YouTuber runs a Tesla through a fake wall to poke a hole in its camera-only, no-lidar strategy
The Tesla ran straight into a wall painted to look like its surroundings. A non-Tesla with lidar stopped easily.
In the classic “Looney Tunes” cartoons, the Road Runner is constantly evading capture by the tireless Wile E. Coyote, who sets elaborate (and fruitless) traps to snare the clever bird. One of the most famous tricks Wile E. conjured was to paint a fake tunnel on a rock wall, hoping the Road Runner’s eyes would be fooled and he would smash into the wall.
It turns out this trick appears to work on Teslas.
Former NASA engineer turned YouTuber Mark Rober published a new video over the weekend that tests a camera-only Tesla against a lidar-equipped vehicle to see how the Tesla’s “autopilot” braking system responds to the optical illusion of a wall that’s camouflaged to look like a seamless view of the road ahead.
About 10 years ago, as CEO Elon Musk was seeking to cut down on the costs of Teslas, he make a radical decision to use only visible-light cameras for monitoring objects in the road ahead, as opposed to the more costly, but more accurate, lidar systems. Lidar (light detection and ranging) — which is used on Alphabet’s Waymo self-driving cars — shoots out infrared lasers that can detect objects in the dark, through fog, and in other conditions that would obstruct visible light.
At the time, Musk defended his decision to go all in with visible light cameras by pointing to the power of AI to detect pretty much any object on the road, thanks to its firehose of training data, which it collects from millions of connected Tesla vehicles on the road.
When radar and vision disagree, which one do you believe? Vision has much more precision, so better to double down on vision than do sensor fusion.
— Elon Musk (@elonmusk) April 10, 2021
But recent reports have called attention to what appear to be failings of the camera-only system in a series of accidents that have led to multiple injuries and even a death.
Rober’s video presents an easy-to-understand, powerful illustration of Tesla’s potential limitations when it encounters such obstructions in the road.
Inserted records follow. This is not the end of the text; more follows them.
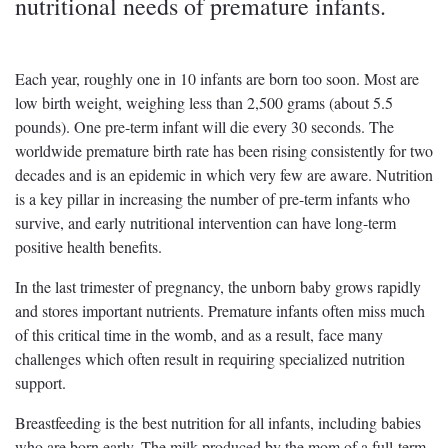
nutritional needs of premature infants.
Each year, roughly one in 10 infants are born too soon. Most are
low birth weight, weighing less than 2,500 grams (about 5.5
pounds). One pre-term infant will die every 30 seconds. The
worldwide premature birth rate has been rising consistently for two
decades and is an epidemic in which very few are aware. Nutrition
is a key pillar in increasing the number of pre-term infants who
survive, and early nutritional intervention can have long-term
positive health benefits.
In the last trimester of pregnancy, the unborn baby grows rapidly
and stores important nutrients. Premature infants often miss much
of this critical time in the womb, and as a result, face many
challenges which often result in requiring specialized nutrition
support.
Breastfeeding is the best nutrition for all infants, including babies
who are born early. The milk produced by the mom of a full-term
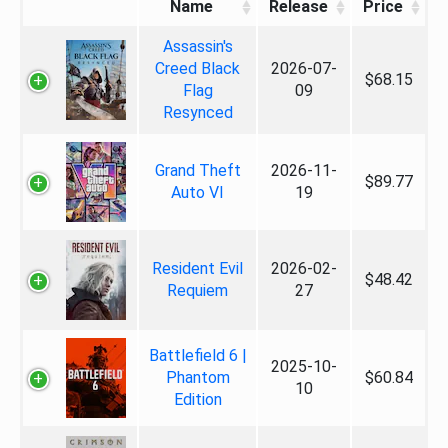
Name
Release
Price
Assassin's
Creed Black
2026-07-
$68.15
Flag
09
Resynced
Grand Theft
2026-11-
$89.77
Auto VI
19
Resident Evil
2026-02-
$48.42
Requiem
27
Battlefield 6 |
2025-10-
Phantom
$60.84
10
Edition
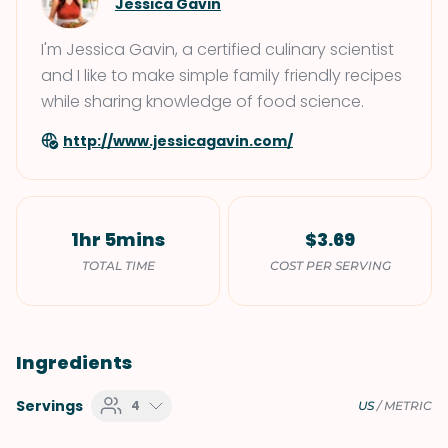
Jessica Gavin
I'm Jessica Gavin, a certified culinary scientist
and I like to make simple family friendly recipes
while sharing knowledge of food science.
http://www.jessicagavin.com/
1hr 5mins
$3.69
TOTAL TIME
COST PER SERVING
Ingredients
Servings
4
US
/
METRIC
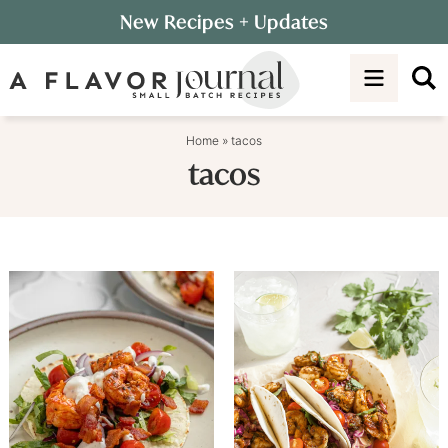
Skip
New Recipes
+ Updates
to
Skip
primary
to
navigation
main
content
Home
»
tacos
tacos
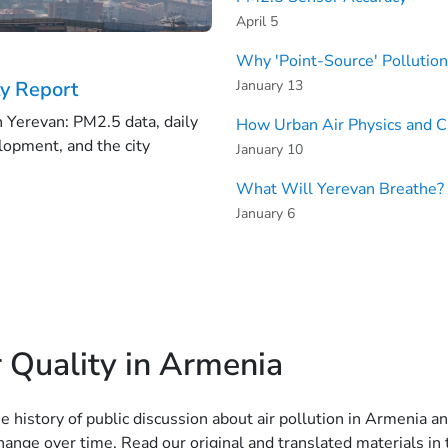
April 5
Why 'Point-Source' Pollutio
January 13
ty Report
in Yerevan: PM2.5 data, daily
How Urban Air Physics and C
lopment, and the city
January 10
What Will Yerevan Breathe? 
January 6
 Quality in Armenia
he history of public discussion about air pollution in Armeni
ange over time. Read our original and translated materials in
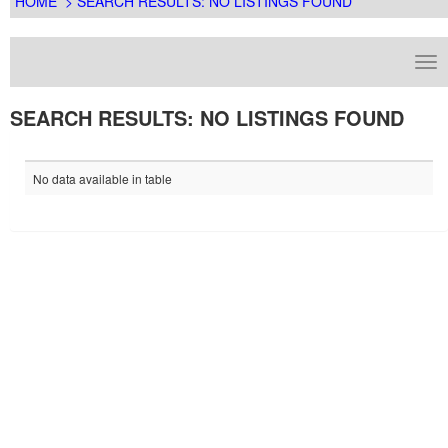
HOME
> SEARCH RESULTS: NO LISTINGS FOUND
SEARCH RESULTS: NO LISTINGS FOUND
No data available in table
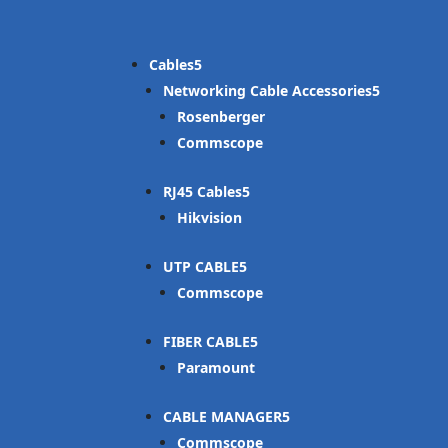
Cables
Networking Cable Accessories
Rosenberger
Commscope
RJ45 Cables
Hikvision
UTP CABLE
Commscope
FIBER CABLE
Paramount
CABLE MANAGER
Commscope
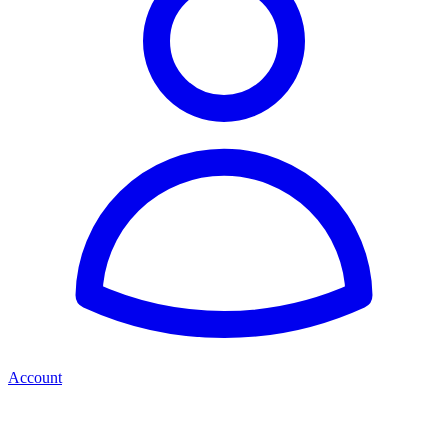
Account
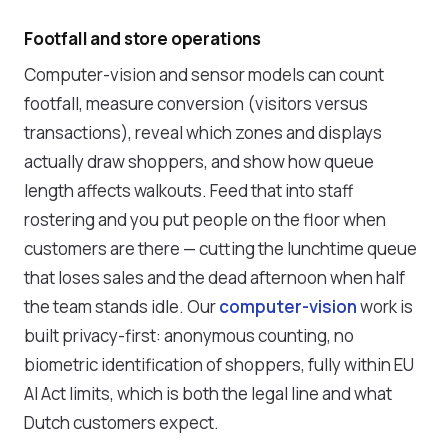
Footfall and store operations
Computer-vision and sensor models can count
footfall, measure conversion (visitors versus
transactions), reveal which zones and displays
actually draw shoppers, and show how queue
length affects walkouts. Feed that into staff
rostering and you put people on the floor when
customers are there — cutting the lunchtime queue
that loses sales and the dead afternoon when half
the team stands idle. Our
computer-vision
work is
built privacy-first: anonymous counting, no
biometric identification of shoppers, fully within EU
AI Act limits, which is both the legal line and what
Dutch customers expect.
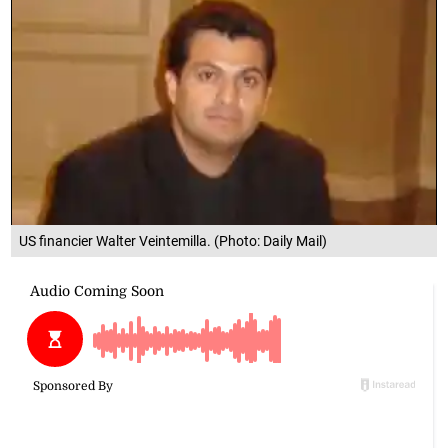
US financier Walter Veintemilla. (Photo: Daily Mail)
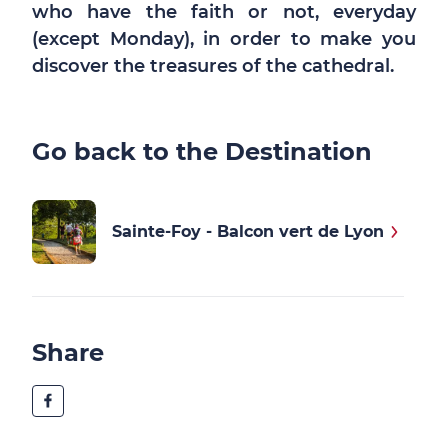
who have the faith or not, everyday
(except Monday), in order to make you
discover the treasures of the cathedral.
Go back to the Destination
Sainte-Foy - Balcon vert de Lyon
Share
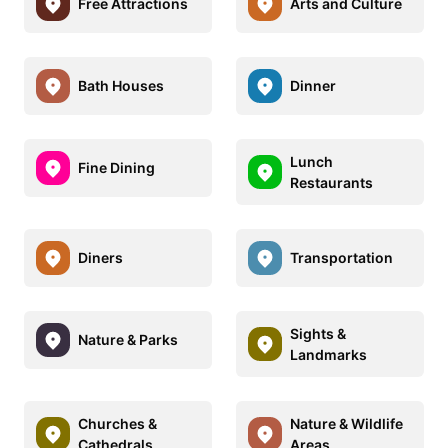
Free Attractions
Arts and Culture
Bath Houses
Dinner
Lunch
Fine Dining
Restaurants
Diners
Transportation
Sights &
Nature & Parks
Landmarks
Churches &
Nature & Wildlife
Cathedrals
Areas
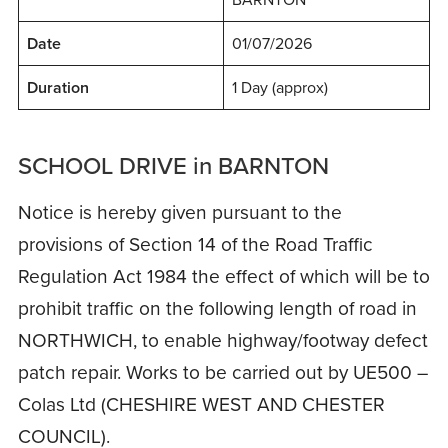
Date
01/07/2026
Duration
1 Day (approx)
SCHOOL DRIVE in BARNTON
Notice is hereby given pursuant to the
provisions of Section 14 of the Road Traffic
Regulation Act 1984 the effect of which will be to
prohibit traffic on the following length of road in
NORTHWICH, to enable highway/footway defect
patch repair. Works to be carried out by UE500 –
Colas Ltd (CHESHIRE WEST AND CHESTER
COUNCIL).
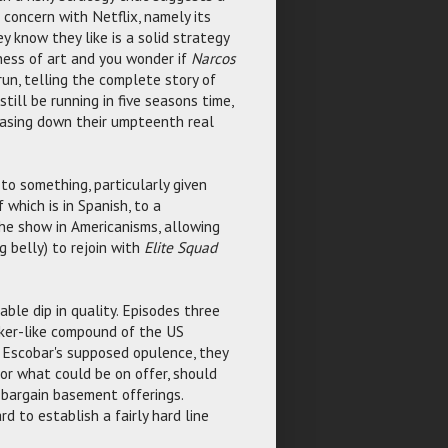
 concern with Netflix, namely its
y know they like is a solid strategy
iness of art and you wonder if
Narcos
un, telling the complete story of
till be running in five seasons time,
hasing down their umpteenth real
 to something, particularly given
 which is in Spanish, to a
he show in Americanisms, allowing
 belly) to rejoin with
Elite Squad
able dip in quality. Episodes three
nker-like compound of the US
 Escobar's supposed opulence, they
or what could be on offer, should
 bargain basement offerings.
d to establish a fairly hard line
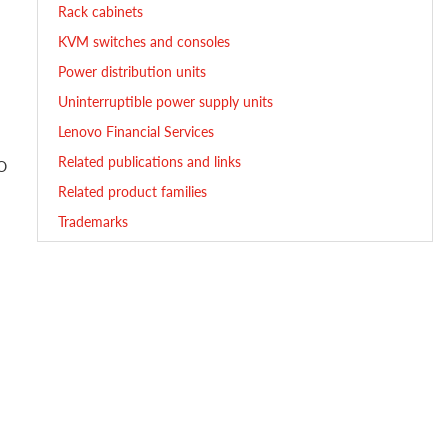
Rack cabinets
KVM switches and consoles
Power distribution units
Uninterruptible power supply units
Lenovo Financial Services
Related publications and links
/O
Related product families
Trademarks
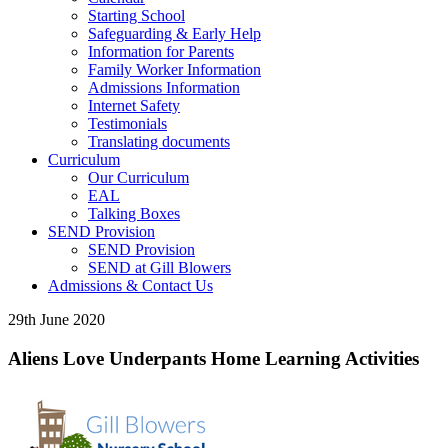
Starting School
Safeguarding & Early Help
Information for Parents
Family Worker Information
Admissions Information
Internet Safety
Testimonials
Translating documents
Curriculum
Our Curriculum
EAL
Talking Boxes
SEND Provision
SEND Provision
SEND at Gill Blowers
Admissions & Contact Us
29th June 2020
Aliens Love Underpants Home Learning Activities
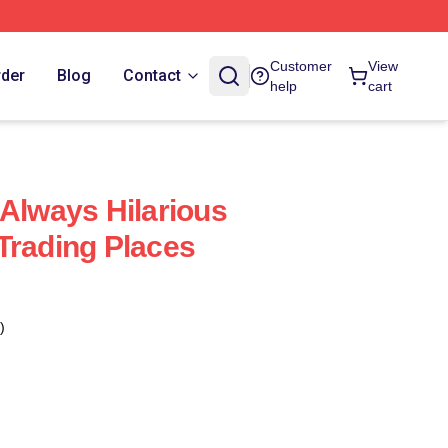
Customer
View
rder
Blog
Contact
help
cart
 Always Hilarious
Trading Places
)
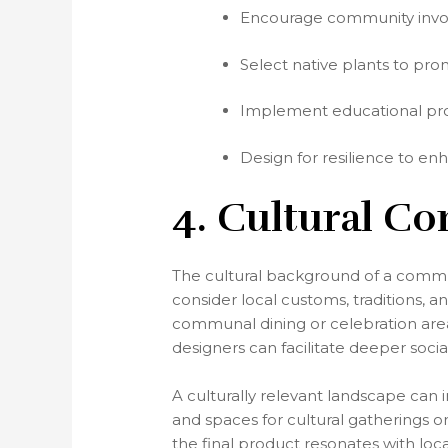
Encourage community invol
Select native plants to pr
Implement educational prog
Design for resilience to enh
4. Cultural Co
The cultural background of a communi
consider local customs, traditions,
communal dining or celebration areas
designers can facilitate deeper s
A culturally relevant landscape can i
and spaces for cultural gatherings 
the final product resonates with local 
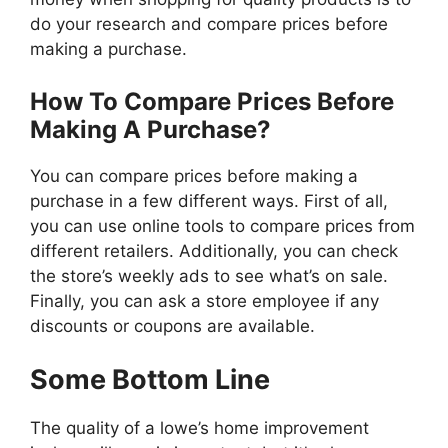
do your research and compare prices before
making a purchase.
How To Compare Prices Before
Making A Purchase?
You can compare prices before making a
purchase in a few different ways. First of all,
you can use online tools to compare prices from
different retailers. Additionally, you can check
the store’s weekly ads to see what’s on sale.
Finally, you can ask a store employee if any
discounts or coupons are available.
Some Bottom Line
The quality of a lowe’s home improvement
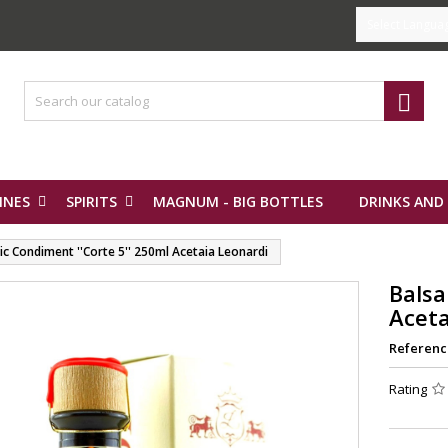
Select Langua

INES
SPIRITS
MAGNUM - BIG BOTTLES
DRINKS AND
c Condiment ''Corte 5'' 250ml Acetaia Leonardi
Balsa
Aceta
Referenc
Rating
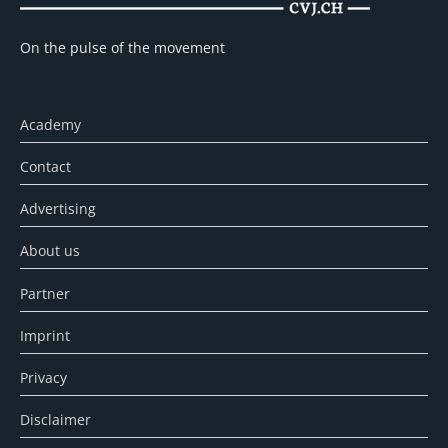
On the pulse of the movement
Academy
Contact
Advertising
About us
Partner
Imprint
Privacy
Disclaimer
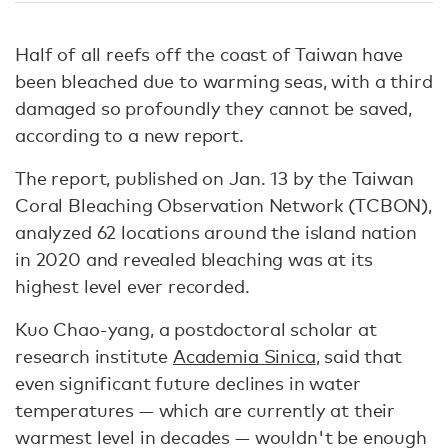
Half of all reefs off the coast of Taiwan have
been bleached due to warming seas, with a third
damaged so profoundly they cannot be saved,
according to a new report.
The report, published on Jan. 13 by the Taiwan
Coral Bleaching Observation Network (TCBON),
analyzed 62 locations around the island nation
in 2020 and revealed bleaching was at its
highest level ever recorded.
Kuo Chao-yang, a postdoctoral scholar at
research institute
Academia Sinica
, said that
even significant future declines in water
temperatures — which are currently at their
warmest level in decades — wouldn't be enough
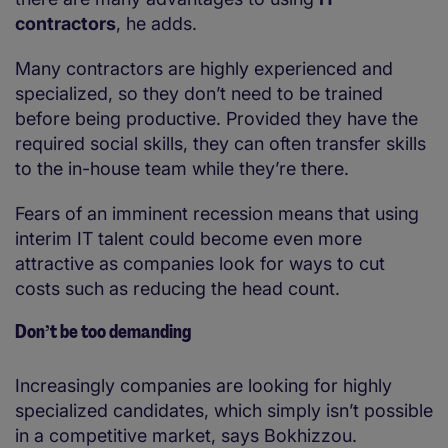
contractors
, he adds.
Many contractors are highly experienced and
specialized, so they don’t need to be trained
before being productive. Provided they have the
required social skills, they can often transfer skills
to the in-house team while they’re there.
Fears of an imminent recession means that using
interim IT talent could become even more
attractive as companies look for ways to cut
costs such as reducing the head count.
Don’t be too demanding
Increasingly companies are looking for highly
specialized candidates, which simply isn’t possible
in a competitive market, says Bokhizzou.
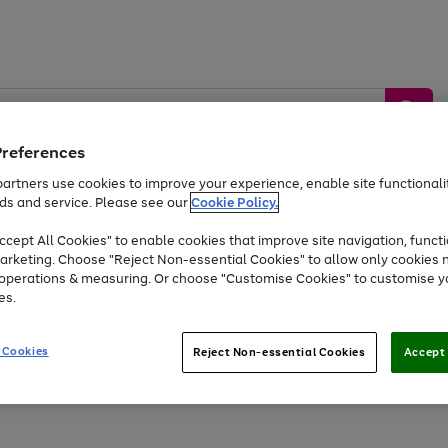
Preferences
artners use cookies to improve your experience, enable site functionalit
ds and service. Please see our
Cookie Policy.
by &
Sports &
Home &
Tec
Toys
Appliances
cept All Cookies" to enable cookies that improve site navigation, functi
Kids
Travel
Garden
Gam
arketing. Choose "Reject Non-essential Cookies" to allow only cookies 
e operations & measuring. Or choose "Customise Cookies" to customise y
Free
returns
Shop the
brands you 
es.
Up to 40% off selected Fashion and Sportswear
 Cookies
Reject Non-essential Cookies
Accept 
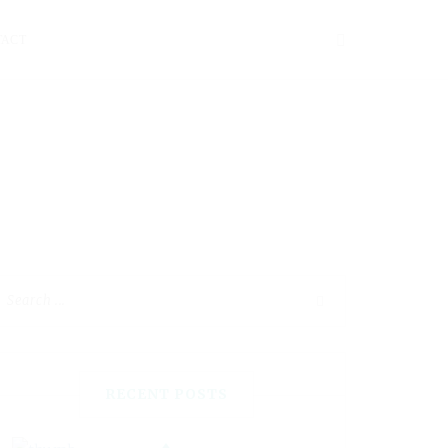
TACT
RECENT POSTS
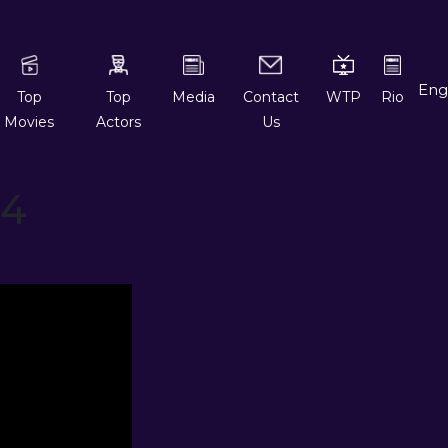
Top
Top
Media
Contact
WTP
Rio
Movies
Actors
Us
 4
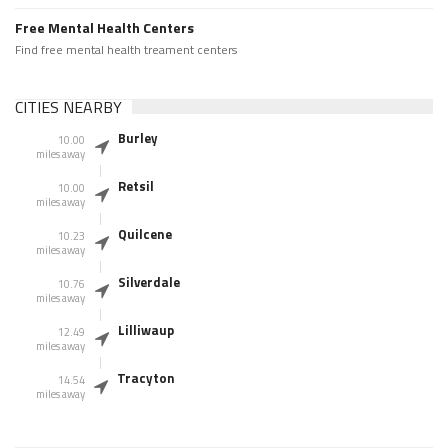
Free Mental Health Centers
Find free mental health treament centers
CITIES NEARBY
Burley
10.00
miles away
Retsil
10.00
miles away
Quilcene
10.23
miles away
Silverdale
10.76
miles away
Lilliwaup
12.49
miles away
Tracyton
14.54
miles away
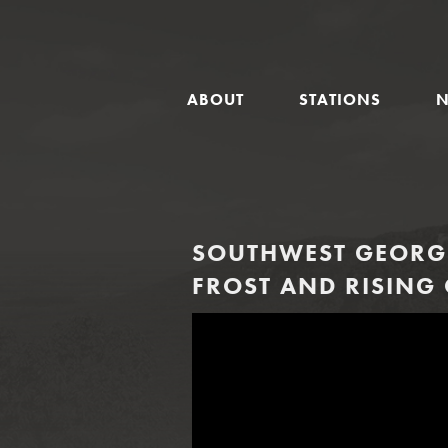
GLOBAL
ABOUT
STATIONS
NAVIGATION
SOUTHWEST GEORGI
FROST AND RISING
Rober’s tests also showed that the camera-only system had a hard time seeing a dummy of a child in heavy fog and a deluge of water (which, to be fair, you would probably never experience unless you were driving under a waterfall, similar to the idea that you probably won’t encounter a wall that’s painted to look like its surroundings).
Rober’s Tesla did stop safely in a few of his tests. It stopped when a stationary child dummy was in the center of the road in plain daylight, when the dummy popped out from behind a vehicle, and when the dummy was backlit with extremely bright floodlights.
Tesla has been on a downswing of late, as the stock has lost half its value in the past three months, sales are dropping alarmingly in Europe, and Musk’s DOGE side quest appears to be consuming all of his time and attention.
Tesla shares were down more than 5% today.